Пришла очередь третьего поколения, нашего. Оно начало писать после оккупации или перед войной. Перед разговором о нем я должен определить климат, в котором они появились.
Сначала о литературном климате. Наш небосклон населяли присоединившиеся, экстремисты и радикалы. Любая из этих звезд влияла на землю, и, объединившись, они создавали вокруг нас самое странное, самое иррациональное, самое противоречивое восприятие литературы. Это представление, которое я бы назвал объективным явлением эпохи. Мы вдыхали его с воздухом нашего времени. Несмотря на старания наших авторов не походить друг на друга, их произведения, соседствуя в умах читателей, взаимодействуют. Помимо этого, даже при глубоких и резких различиях, у них было достаточно и общих черт.
Самое удивительное, что ни радикалы, ни экстремисты вообще не задумываются об истории. И при этом одни считают себя прогрессивными левыми, а другие левыми революционерами. Первые оказались на уровне кьеркегоровского повторения, а вторые – на уровне сиюминутности, ложного синтеза вечности и бесконечно малого настоящего.
Когда влияние истории было неумолимым, только литература присоединившихся проявляла некоторый интерес к истории и историческое чутье. Но им нужно было оправдать привилегии, они увидели в развитии общества только влияние прошлого на настоящее. Сегодня мы знаем, что причины этого выбора имеют социальный характер. Сюрреалисты – клирики. Мелкая буржуазия не имеет традиций и будущего, а крупная буржуазия уже завершила свою победоносную фазу и старается только. Удержать свое господство. Но обе эти позиции стремились создать объективный миф, по которому литература должна говорить на вечные и, уж во всяком случае, не актуальные темы. К тому же в распоряжении писателей старшего поколения была лишь техника романа, которую они получили от девятнадцатого века.

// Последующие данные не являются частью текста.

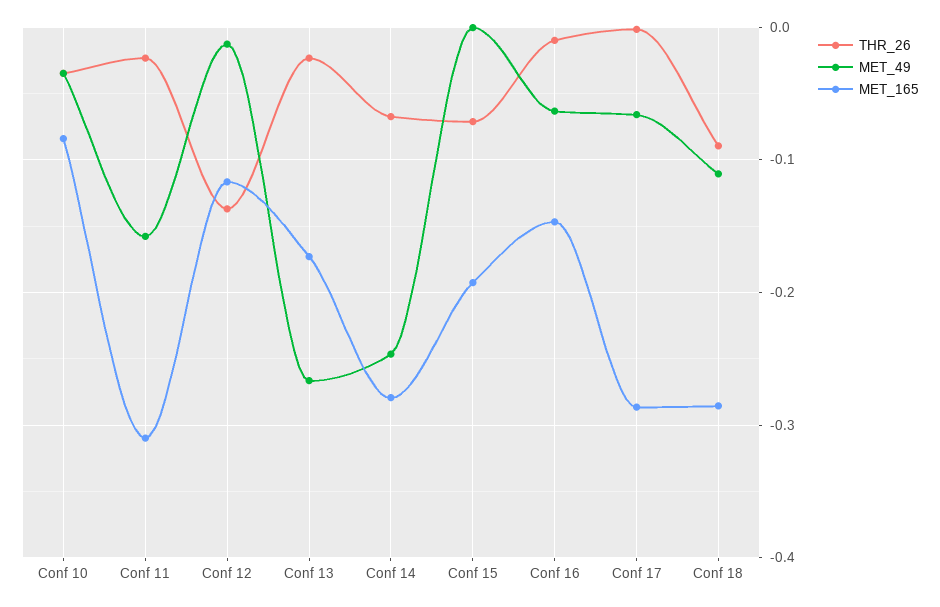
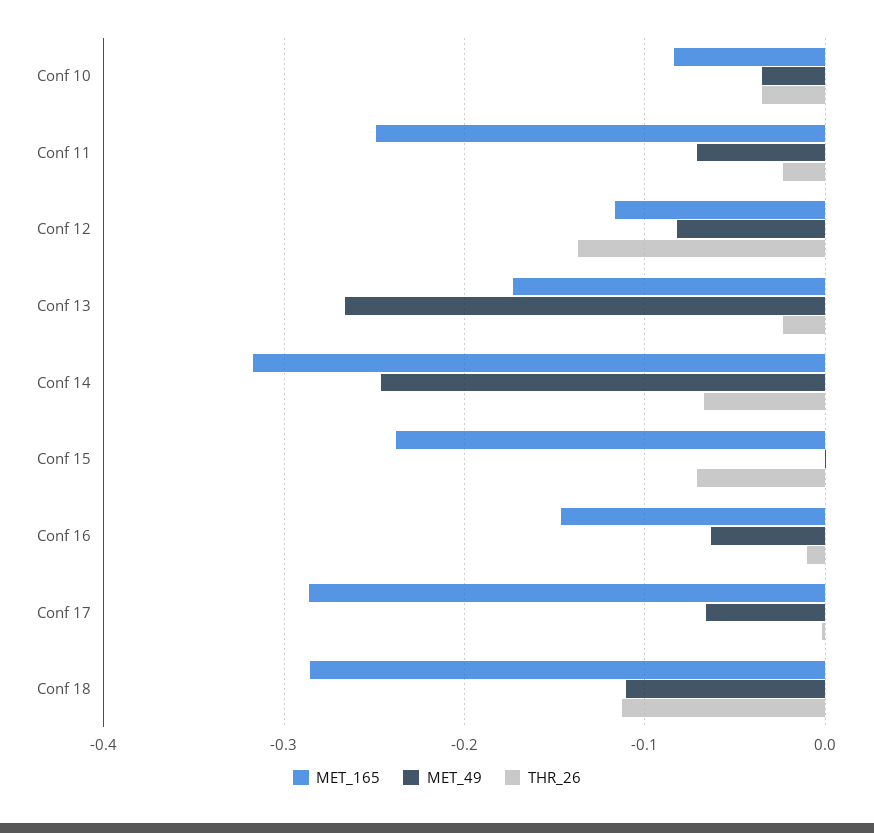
  {
    "THR_26": {
      "Conf 10": -0.03,
      "Conf 11": -0.02,
      "Conf 12": -0.14,
      "Conf 13": -0.02,
      "Conf 14": -0.07,
      "Conf 15": -0.07,
      "Conf 16": -0.01,
      "Conf 17": 0,
-     "Conf 18": -0.09
+     "Conf 18": -0.11
    },
    "MET_49": {
      "Conf 10": -0.03,
-     "Conf 11": -0.16,
+     "Conf 11": -0.07,
-     "Conf 12": -0.01,
+     "Conf 12": -0.08,
      "Conf 13": -0.27,
      "Conf 14": -0.25,
      "Conf 15": 0,
      "Conf 16": -0.06,
      "Conf 17": -0.07,
      "Conf 18": -0.11
    },
    "MET_165": {
      "Conf 10": -0.08,
-     "Conf 11": -0.31,
+     "Conf 11": -0.25,
      "Conf 12": -0.12,
      "Conf 13": -0.17,
-     "Conf 14": -0.28,
+     "Conf 14": -0.32,
-     "Conf 15": -0.19,
+     "Conf 15": -0.24,
      "Conf 16": -0.15,
      "Conf 17": -0.29,
      "Conf 18": -0.29
    }
  }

А мы уже видели, что она противостоит историческому подходу к общественному развитию.
Традиционными приемами пользовались примкнувшие и радикалы: первые – по той причине, что были моралистами и интеллектуалами, намеревались докопаться до причин, вторые – потому, что такая техника соответствовала их задачам. Она планомерно отрицала всякие перемены, фетишизировала буржуазные добродетели, за чередой напрасных смут она не давала возможности различить контуры таинственного поэтического порядка, который они хотели приоткрыть в своих творениях. Эта техника позволяла новым Элеатам писать в противовес времени, противостоять переменам, сбивать с толку пропагандистов и революционеров, развенчивая их начинания как череду анахронизмов. Все мы усвоили эту технику, поглощая их книги, поначалу мы не представляли себе другой.